RW: Yes, it is getting out of hand,
but we need to understand that while there are legitimate complaints, the costs
are driven by lawyers who are taking on more cases and this leads to high
contingency fees in the public sector as more cases of litigation and
complaints are received. The HPCSA is currently working with the SA Law Review
Commission and the DoH on measures that can be taken to contain the costs in a
way that will protect both the public and practitioners. Currently, claims are
dealt with in terms of criminal law and I think this should change to create
legislation that specifically deal with claims of medical malpractice.

However, as the HPCSA, we have a role
to play in speeding up investigations. Currently, it takes between 18 months to
two years to conclude cases, but we are now working with the Council’s Complaints
Handling Unit to bring down that time to six months.  In the beginning of February, we also
appointed people with a health background, mostly medical practitioners, to
deal with cases as we receive them rather than them being dealt with by lawyers
who, in the past had to refer them to medical experts. They will specifically
decide on the cases that qualify for mediation and ensure that they are
mediated quickly, which we hope, will reduce the backlog of cases at the HPCSA
dramatically.  Only the more complicated
cases will then be referred for plenary investigation.

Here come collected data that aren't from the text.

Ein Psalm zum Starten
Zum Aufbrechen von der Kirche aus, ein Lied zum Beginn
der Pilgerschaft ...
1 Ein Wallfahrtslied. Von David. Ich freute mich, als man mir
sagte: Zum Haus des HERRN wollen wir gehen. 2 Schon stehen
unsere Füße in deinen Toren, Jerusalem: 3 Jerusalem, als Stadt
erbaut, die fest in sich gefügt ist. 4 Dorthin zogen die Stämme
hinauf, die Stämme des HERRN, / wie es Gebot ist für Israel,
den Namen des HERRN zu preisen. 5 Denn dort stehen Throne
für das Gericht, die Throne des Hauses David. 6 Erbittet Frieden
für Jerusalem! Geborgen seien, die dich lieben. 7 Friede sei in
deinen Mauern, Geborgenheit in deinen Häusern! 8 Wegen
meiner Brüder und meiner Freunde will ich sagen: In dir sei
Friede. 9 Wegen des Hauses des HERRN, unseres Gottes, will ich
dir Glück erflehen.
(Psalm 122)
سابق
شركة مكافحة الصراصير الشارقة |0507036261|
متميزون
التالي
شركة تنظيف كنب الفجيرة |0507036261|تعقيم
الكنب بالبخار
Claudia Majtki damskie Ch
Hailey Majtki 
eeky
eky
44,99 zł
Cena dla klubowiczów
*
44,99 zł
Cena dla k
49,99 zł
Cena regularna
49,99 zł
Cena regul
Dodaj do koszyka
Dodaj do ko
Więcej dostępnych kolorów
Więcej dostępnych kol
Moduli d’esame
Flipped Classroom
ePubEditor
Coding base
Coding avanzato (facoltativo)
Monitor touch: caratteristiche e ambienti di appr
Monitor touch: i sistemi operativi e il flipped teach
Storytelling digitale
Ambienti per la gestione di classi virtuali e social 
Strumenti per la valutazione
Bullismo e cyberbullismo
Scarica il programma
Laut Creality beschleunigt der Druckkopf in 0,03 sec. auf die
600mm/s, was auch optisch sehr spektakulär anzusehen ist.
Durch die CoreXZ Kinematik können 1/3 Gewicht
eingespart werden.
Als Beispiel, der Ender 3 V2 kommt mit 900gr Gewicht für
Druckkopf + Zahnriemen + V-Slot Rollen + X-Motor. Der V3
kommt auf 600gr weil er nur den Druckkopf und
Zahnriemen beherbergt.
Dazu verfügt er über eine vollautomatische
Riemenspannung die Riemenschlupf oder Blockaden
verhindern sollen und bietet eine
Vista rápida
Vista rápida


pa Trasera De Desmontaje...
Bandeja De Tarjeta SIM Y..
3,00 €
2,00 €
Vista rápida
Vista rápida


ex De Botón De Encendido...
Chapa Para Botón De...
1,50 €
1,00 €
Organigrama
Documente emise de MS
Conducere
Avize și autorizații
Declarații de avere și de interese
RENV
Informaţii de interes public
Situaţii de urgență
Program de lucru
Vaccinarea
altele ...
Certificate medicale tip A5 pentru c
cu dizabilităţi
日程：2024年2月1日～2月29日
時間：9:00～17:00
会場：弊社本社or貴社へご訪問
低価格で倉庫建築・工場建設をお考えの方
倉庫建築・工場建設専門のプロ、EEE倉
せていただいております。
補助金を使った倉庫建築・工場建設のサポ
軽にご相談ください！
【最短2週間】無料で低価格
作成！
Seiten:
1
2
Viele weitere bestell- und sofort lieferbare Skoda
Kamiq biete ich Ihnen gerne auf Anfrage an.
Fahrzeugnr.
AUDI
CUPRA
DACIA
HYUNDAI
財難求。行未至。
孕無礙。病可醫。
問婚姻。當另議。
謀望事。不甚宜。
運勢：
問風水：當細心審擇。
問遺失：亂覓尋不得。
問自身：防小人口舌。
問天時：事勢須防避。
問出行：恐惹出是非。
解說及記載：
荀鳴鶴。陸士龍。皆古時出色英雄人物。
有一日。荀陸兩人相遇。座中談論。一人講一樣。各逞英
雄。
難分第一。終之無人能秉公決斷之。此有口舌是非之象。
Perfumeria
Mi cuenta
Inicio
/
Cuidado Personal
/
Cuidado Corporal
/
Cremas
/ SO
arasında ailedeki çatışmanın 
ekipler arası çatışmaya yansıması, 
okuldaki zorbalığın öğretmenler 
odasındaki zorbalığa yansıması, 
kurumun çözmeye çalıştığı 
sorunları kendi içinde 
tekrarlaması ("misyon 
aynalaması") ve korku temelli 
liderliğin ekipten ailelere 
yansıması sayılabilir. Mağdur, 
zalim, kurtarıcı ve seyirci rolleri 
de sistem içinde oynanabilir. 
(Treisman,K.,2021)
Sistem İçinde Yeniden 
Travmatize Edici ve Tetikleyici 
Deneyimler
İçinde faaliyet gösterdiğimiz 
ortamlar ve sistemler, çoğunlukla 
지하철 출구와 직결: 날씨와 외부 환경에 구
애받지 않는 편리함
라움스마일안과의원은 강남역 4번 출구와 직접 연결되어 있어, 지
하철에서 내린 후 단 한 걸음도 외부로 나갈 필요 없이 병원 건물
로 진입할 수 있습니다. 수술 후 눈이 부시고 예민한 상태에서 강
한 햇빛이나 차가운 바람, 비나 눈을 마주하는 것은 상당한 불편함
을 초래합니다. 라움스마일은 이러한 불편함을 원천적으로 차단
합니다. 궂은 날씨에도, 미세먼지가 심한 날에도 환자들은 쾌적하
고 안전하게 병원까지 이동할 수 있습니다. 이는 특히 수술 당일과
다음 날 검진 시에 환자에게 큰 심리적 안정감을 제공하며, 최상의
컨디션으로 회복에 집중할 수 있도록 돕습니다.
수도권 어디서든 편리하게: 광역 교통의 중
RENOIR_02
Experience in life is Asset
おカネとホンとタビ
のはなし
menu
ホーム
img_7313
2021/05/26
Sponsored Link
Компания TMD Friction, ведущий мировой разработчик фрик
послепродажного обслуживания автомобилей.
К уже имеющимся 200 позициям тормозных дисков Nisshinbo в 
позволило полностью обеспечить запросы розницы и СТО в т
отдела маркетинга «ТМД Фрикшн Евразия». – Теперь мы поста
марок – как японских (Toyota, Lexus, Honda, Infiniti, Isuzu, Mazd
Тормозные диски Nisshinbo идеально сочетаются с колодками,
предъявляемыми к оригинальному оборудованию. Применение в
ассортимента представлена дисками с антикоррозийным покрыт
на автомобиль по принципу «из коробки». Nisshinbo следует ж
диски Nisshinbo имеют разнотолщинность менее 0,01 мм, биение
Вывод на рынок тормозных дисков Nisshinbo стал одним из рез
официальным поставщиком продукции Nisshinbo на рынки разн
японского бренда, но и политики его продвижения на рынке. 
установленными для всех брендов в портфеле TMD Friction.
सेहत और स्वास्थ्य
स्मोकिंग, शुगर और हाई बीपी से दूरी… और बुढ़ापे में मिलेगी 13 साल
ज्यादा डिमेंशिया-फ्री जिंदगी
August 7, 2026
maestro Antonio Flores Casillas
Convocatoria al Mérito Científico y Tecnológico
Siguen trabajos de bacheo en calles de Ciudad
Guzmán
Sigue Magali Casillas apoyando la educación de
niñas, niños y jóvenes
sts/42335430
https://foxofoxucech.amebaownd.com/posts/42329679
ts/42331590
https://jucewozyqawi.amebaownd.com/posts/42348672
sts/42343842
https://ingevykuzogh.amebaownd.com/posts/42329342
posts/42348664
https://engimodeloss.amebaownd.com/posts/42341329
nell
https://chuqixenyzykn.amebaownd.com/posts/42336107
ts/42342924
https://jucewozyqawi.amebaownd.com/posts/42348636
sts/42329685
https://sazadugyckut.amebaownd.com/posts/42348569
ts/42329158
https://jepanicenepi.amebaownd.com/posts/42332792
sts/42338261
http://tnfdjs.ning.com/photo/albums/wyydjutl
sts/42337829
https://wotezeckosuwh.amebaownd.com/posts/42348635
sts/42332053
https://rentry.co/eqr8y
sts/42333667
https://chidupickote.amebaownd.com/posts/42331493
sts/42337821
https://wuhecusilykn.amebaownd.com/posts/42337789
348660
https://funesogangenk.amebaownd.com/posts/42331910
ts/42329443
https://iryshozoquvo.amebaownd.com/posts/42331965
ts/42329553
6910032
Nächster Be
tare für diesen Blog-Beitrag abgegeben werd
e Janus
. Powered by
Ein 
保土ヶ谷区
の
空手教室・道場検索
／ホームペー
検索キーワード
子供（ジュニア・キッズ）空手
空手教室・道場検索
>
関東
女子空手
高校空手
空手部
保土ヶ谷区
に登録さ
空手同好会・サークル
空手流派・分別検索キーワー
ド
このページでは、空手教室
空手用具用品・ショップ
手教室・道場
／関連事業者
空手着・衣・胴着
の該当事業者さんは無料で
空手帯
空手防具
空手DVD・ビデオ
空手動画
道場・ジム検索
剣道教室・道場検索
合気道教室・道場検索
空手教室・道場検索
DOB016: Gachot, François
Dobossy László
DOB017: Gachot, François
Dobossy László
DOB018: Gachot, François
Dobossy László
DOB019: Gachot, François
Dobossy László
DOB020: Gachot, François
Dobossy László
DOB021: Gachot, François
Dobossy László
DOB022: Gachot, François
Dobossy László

MVB: In the past many doctors
have complained about the inefficiencies in the registration process. How is
that being dealt with.

RB: Our new automated
online-registration system has streamlined the process for registrations and
renewals. We will also be introducing an online App by the end of March which
will allow practitioners to register quickly wherever they are as well as access
to other HPCSA services.

MVB: What would you state as
your main goals for the Council?

RB: I have been given an
organisation and a team and my aim is to ensure that we all work together and
are committed to overhauling the structures that have caused problems in the
past. I will also be focusing on communication to indicate the purpose of the
HPCSA and ensuring that it delivers on its mandate in order to win back the
confidence of the public and healthcare practitioners. We need to ensure that
there is value for money for practitioners. Towards that end, every member of
staff will need to understand why they work for the HPCSA and deliver on the
mandate of the Council. We need to know what is the “Smell of the Place” and
how to be an effective and efficient organisation.